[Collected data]
-------
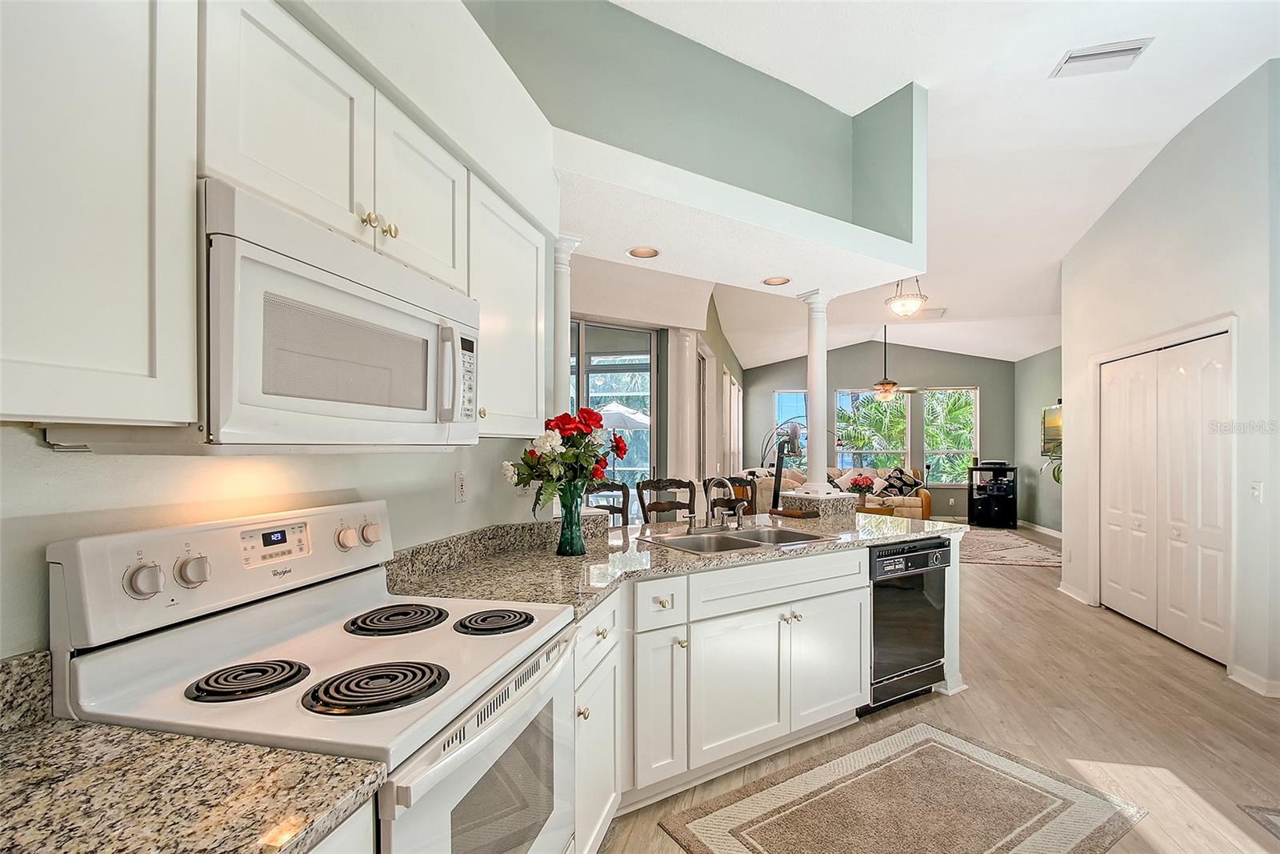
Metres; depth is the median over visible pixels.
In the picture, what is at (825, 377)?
column
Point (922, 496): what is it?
sofa
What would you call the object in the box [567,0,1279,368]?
ceiling
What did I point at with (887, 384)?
ceiling fan
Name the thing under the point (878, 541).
granite countertop
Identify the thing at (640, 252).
recessed light
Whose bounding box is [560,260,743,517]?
living room wall
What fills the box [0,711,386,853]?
countertop
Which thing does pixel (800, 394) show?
window
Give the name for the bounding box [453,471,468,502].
wall outlet
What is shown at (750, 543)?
sink
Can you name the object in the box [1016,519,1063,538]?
baseboard
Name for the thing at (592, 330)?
sliding glass door
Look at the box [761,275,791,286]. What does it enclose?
recessed light
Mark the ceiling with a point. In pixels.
(1156, 68)
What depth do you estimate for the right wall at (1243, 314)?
3.31 m
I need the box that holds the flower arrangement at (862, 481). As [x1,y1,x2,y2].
[849,472,875,499]
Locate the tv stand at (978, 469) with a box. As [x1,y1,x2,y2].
[967,461,1016,526]
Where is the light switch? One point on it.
(1256, 491)
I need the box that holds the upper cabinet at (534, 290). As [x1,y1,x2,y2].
[466,172,548,437]
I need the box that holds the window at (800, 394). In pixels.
[774,389,807,457]
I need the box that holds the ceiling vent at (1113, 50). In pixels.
[1049,36,1154,76]
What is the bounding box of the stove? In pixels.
[48,500,579,853]
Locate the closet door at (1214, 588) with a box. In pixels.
[1098,330,1233,664]
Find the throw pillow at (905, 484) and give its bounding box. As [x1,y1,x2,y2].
[881,466,920,494]
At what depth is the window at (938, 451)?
9.30 m
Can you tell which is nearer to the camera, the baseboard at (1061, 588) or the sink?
the sink
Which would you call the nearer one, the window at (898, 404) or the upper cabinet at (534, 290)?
the upper cabinet at (534, 290)
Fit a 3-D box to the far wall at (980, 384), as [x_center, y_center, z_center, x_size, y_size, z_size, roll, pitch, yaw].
[4.163,-0.183,9.677,4.685,3.419,0.148,0,0,13]
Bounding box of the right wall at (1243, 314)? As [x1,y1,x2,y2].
[1060,57,1279,702]
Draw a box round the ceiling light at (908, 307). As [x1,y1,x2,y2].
[885,276,927,317]
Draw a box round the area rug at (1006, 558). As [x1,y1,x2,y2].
[957,527,1061,567]
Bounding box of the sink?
[641,524,845,554]
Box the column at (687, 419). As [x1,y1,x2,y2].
[668,327,699,485]
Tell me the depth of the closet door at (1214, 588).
3.71 m
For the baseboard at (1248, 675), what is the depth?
2.97 m
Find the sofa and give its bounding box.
[747,465,933,519]
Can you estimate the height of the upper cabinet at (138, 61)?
0.780 m
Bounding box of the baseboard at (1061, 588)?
[1056,580,1093,605]
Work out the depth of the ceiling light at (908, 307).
5.47 m
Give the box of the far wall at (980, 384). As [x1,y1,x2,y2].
[740,338,1016,519]
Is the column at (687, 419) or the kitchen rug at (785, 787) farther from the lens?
the column at (687, 419)
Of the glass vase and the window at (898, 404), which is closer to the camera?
the glass vase
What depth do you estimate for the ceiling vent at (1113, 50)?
2.84 m
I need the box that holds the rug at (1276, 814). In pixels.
[1237,803,1279,839]
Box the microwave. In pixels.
[196,181,481,449]
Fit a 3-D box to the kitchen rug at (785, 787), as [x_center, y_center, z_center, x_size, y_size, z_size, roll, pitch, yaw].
[0.960,1.411,1.883,1.638,0.010,0.925,0,0,-32]
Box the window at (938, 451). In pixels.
[921,386,979,484]
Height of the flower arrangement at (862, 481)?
0.388 m
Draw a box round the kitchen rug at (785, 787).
[656,719,1146,853]
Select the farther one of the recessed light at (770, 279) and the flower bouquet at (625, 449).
the recessed light at (770, 279)
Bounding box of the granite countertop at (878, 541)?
[385,508,963,610]
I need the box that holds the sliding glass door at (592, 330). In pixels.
[571,320,657,520]
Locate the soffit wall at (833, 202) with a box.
[464,0,927,291]
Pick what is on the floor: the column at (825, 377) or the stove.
the stove
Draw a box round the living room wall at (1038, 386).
[1015,344,1062,534]
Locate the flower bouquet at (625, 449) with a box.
[501,408,630,512]
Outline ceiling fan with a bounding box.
[863,324,919,401]
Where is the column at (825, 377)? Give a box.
[796,288,840,498]
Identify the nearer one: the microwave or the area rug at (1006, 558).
the microwave
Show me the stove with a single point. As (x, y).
(294, 630)
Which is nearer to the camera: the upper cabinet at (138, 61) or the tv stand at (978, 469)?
the upper cabinet at (138, 61)
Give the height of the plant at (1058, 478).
0.507 m
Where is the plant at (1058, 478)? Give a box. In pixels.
[1043,452,1063,482]
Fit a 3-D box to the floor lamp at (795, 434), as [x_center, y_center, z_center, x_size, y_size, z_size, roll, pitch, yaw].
[2.449,0.625,9.010,0.890,1.728,0.711,0,0,13]
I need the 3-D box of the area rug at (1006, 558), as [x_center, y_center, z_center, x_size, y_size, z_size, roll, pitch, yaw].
[4.171,1.479,7.097,2.208,0.011,2.485,0,0,13]
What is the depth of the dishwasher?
2.71 m
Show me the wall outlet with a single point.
(459, 484)
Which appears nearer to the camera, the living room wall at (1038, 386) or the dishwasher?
the dishwasher
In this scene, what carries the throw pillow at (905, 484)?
on the sofa
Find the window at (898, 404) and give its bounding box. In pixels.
[836,387,912,467]
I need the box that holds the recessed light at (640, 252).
[626,245,660,258]
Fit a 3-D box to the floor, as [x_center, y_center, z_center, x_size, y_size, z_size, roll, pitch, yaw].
[1.720,1.473,4.461,7.509,0.099,12.209,0,0,13]
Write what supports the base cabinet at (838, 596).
on the floor
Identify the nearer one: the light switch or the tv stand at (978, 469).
the light switch
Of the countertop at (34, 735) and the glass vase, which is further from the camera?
the glass vase
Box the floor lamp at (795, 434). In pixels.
[759,417,807,468]
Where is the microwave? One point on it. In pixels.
(359, 250)
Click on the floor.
(1023, 578)
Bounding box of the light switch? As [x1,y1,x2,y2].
[1250,480,1263,502]
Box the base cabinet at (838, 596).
[578,538,919,853]
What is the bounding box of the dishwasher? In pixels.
[863,533,951,713]
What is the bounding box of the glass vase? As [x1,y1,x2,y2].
[555,482,587,554]
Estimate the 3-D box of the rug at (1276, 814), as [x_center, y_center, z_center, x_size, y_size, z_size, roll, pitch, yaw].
[2.509,1.415,1.505,0.742,0.012,0.941,0,0,13]
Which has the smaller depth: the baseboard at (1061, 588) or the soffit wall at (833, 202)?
the soffit wall at (833, 202)
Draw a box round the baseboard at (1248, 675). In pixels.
[1227,664,1279,697]
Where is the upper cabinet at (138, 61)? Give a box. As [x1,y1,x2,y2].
[0,0,199,426]
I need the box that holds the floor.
[589,523,1279,853]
-------
In the copy, each entry above must match exactly, and no picture may be carried over.

Metres; depth is the median over visible pixels.
In the picture, what is at (825, 377)?
column
Point (922, 496): what is it?
sofa
What would you call the object in the box [567,0,1279,368]?
ceiling
What did I point at with (887, 384)?
ceiling fan
Name the thing under the point (878, 541).
granite countertop
Identify the thing at (640, 252).
recessed light
Whose bounding box is [560,260,743,517]?
living room wall
What fills the box [0,711,386,853]?
countertop
Which thing does pixel (800, 394) show?
window
Give the name for the bounding box [453,471,468,502].
wall outlet
What is shown at (750, 543)?
sink
Can you name the object in the box [1016,519,1063,538]?
baseboard
Name for the thing at (592, 330)?
sliding glass door
Look at the box [761,275,791,286]. What does it enclose?
recessed light
Mark the ceiling with a point. In pixels.
(1156, 68)
What depth do you estimate for the right wall at (1243, 314)?
3.31 m
I need the box that holds the flower arrangement at (862, 481). As [x1,y1,x2,y2].
[849,472,875,499]
Locate the tv stand at (978, 469) with a box. As [x1,y1,x2,y2].
[967,461,1016,526]
Where is the light switch? One point on it.
(1256, 491)
I need the box that holds the upper cabinet at (534, 290). As [x1,y1,x2,y2].
[466,172,548,437]
I need the box that holds the window at (800, 394). In pixels.
[774,389,807,457]
I need the box that holds the ceiling vent at (1113, 50). In pixels.
[1049,36,1154,76]
What is the bounding box of the stove? In pixels.
[48,500,579,853]
Locate the closet door at (1214, 588) with a box. In pixels.
[1098,330,1233,664]
Find the throw pillow at (905, 484) and give its bounding box. As [x1,y1,x2,y2].
[881,466,920,494]
At what depth is the window at (938, 451)?
9.30 m
Can you tell which is nearer to the camera, the baseboard at (1061, 588) or the sink?
the sink
Which would you call the nearer one, the window at (898, 404) or the upper cabinet at (534, 290)?
the upper cabinet at (534, 290)
Fit a 3-D box to the far wall at (980, 384), as [x_center, y_center, z_center, x_size, y_size, z_size, roll, pitch, yaw].
[4.163,-0.183,9.677,4.685,3.419,0.148,0,0,13]
Bounding box of the right wall at (1243, 314)? As [x1,y1,x2,y2].
[1060,57,1279,702]
Draw a box round the ceiling light at (908, 307). As [x1,y1,x2,y2].
[885,276,927,317]
Draw a box round the area rug at (1006, 558). As [x1,y1,x2,y2].
[957,527,1061,567]
Bounding box of the sink?
[641,524,845,554]
Box the column at (687, 419). As [x1,y1,x2,y2].
[668,327,699,485]
Tell me the depth of the closet door at (1214, 588).
3.71 m
For the baseboard at (1248, 675), what is the depth?
2.97 m
Find the sofa and give its bounding box.
[747,465,933,519]
Can you estimate the height of the upper cabinet at (138, 61)?
0.780 m
Bounding box of the baseboard at (1061, 588)?
[1056,580,1093,605]
Work out the depth of the ceiling light at (908, 307).
5.47 m
Give the box of the far wall at (980, 384). As [x1,y1,x2,y2].
[740,338,1016,519]
Is the column at (687, 419) or the kitchen rug at (785, 787) farther from the lens?
the column at (687, 419)
Of the glass vase and the window at (898, 404), which is closer to the camera?
the glass vase
What depth do you estimate for the ceiling vent at (1113, 50)?
2.84 m
I need the box that holds the rug at (1276, 814). In pixels.
[1237,803,1279,839]
Box the microwave. In pixels.
[196,181,481,449]
Fit a 3-D box to the kitchen rug at (785, 787), as [x_center, y_center, z_center, x_size, y_size, z_size, roll, pitch, yaw].
[0.960,1.411,1.883,1.638,0.010,0.925,0,0,-32]
Box the window at (938, 451). In pixels.
[921,386,979,484]
Height of the flower arrangement at (862, 481)?
0.388 m
Draw a box round the kitchen rug at (785, 787).
[656,719,1146,853]
Select the farther one of the recessed light at (770, 279) and the flower bouquet at (625, 449).
the recessed light at (770, 279)
Bounding box of the granite countertop at (878, 541)?
[385,508,963,610]
I need the box that holds the sliding glass door at (592, 330). In pixels.
[571,320,657,520]
Locate the soffit wall at (833, 202) with a box.
[464,0,927,291]
Pick what is on the floor: the column at (825, 377) or the stove.
the stove
Draw a box round the living room wall at (1038, 386).
[1015,344,1062,534]
Locate the flower bouquet at (625, 449) with a box.
[501,408,630,512]
Outline ceiling fan with a bounding box.
[863,324,919,401]
Where is the column at (825, 377)? Give a box.
[796,288,840,498]
Identify the nearer one: the microwave or the area rug at (1006, 558).
the microwave
Show me the stove with a single point. As (x, y).
(294, 630)
Which is nearer to the camera: the upper cabinet at (138, 61) or the tv stand at (978, 469)?
the upper cabinet at (138, 61)
Give the height of the plant at (1058, 478).
0.507 m
Where is the plant at (1058, 478)? Give a box. In pixels.
[1043,452,1063,482]
Fit a 3-D box to the floor lamp at (795, 434), as [x_center, y_center, z_center, x_size, y_size, z_size, roll, pitch, yaw].
[2.449,0.625,9.010,0.890,1.728,0.711,0,0,13]
I need the 3-D box of the area rug at (1006, 558), as [x_center, y_center, z_center, x_size, y_size, z_size, roll, pitch, yaw].
[4.171,1.479,7.097,2.208,0.011,2.485,0,0,13]
What is the depth of the dishwasher?
2.71 m
Show me the wall outlet with a single point.
(459, 484)
Which appears nearer to the camera, the living room wall at (1038, 386) or the dishwasher?
the dishwasher
In this scene, what carries the throw pillow at (905, 484)?
on the sofa
Find the window at (898, 404) and give its bounding box. In pixels.
[836,387,912,467]
I need the box that holds the recessed light at (640, 252).
[626,245,660,258]
Fit a 3-D box to the floor, as [x_center, y_center, z_center, x_size, y_size, z_size, roll, pitch, yaw].
[1.720,1.473,4.461,7.509,0.099,12.209,0,0,13]
Write what supports the base cabinet at (838, 596).
on the floor
Identify the nearer one: the light switch or the tv stand at (978, 469).
the light switch
Of the countertop at (34, 735) and the glass vase, which is further from the camera?
the glass vase
Box the floor lamp at (795, 434). In pixels.
[759,417,807,468]
Where is the microwave? One point on it. In pixels.
(359, 250)
Click on the floor.
(1023, 578)
Bounding box of the light switch? As [x1,y1,x2,y2].
[1250,480,1263,502]
Box the base cabinet at (838, 596).
[578,538,919,853]
What is the bounding box of the dishwasher? In pixels.
[863,533,951,713]
What is the bounding box of the glass vase? As [x1,y1,x2,y2].
[555,482,587,554]
Estimate the 3-D box of the rug at (1276, 814), as [x_center, y_center, z_center, x_size, y_size, z_size, roll, pitch, yaw].
[2.509,1.415,1.505,0.742,0.012,0.941,0,0,13]
Which has the smaller depth: the baseboard at (1061, 588) or the soffit wall at (833, 202)?
the soffit wall at (833, 202)
Draw a box round the baseboard at (1248, 675). In pixels.
[1227,664,1279,697]
Where is the upper cabinet at (138, 61)? Give a box. As [x1,y1,x2,y2].
[0,0,199,426]
I need the box that holds the floor.
[589,523,1279,853]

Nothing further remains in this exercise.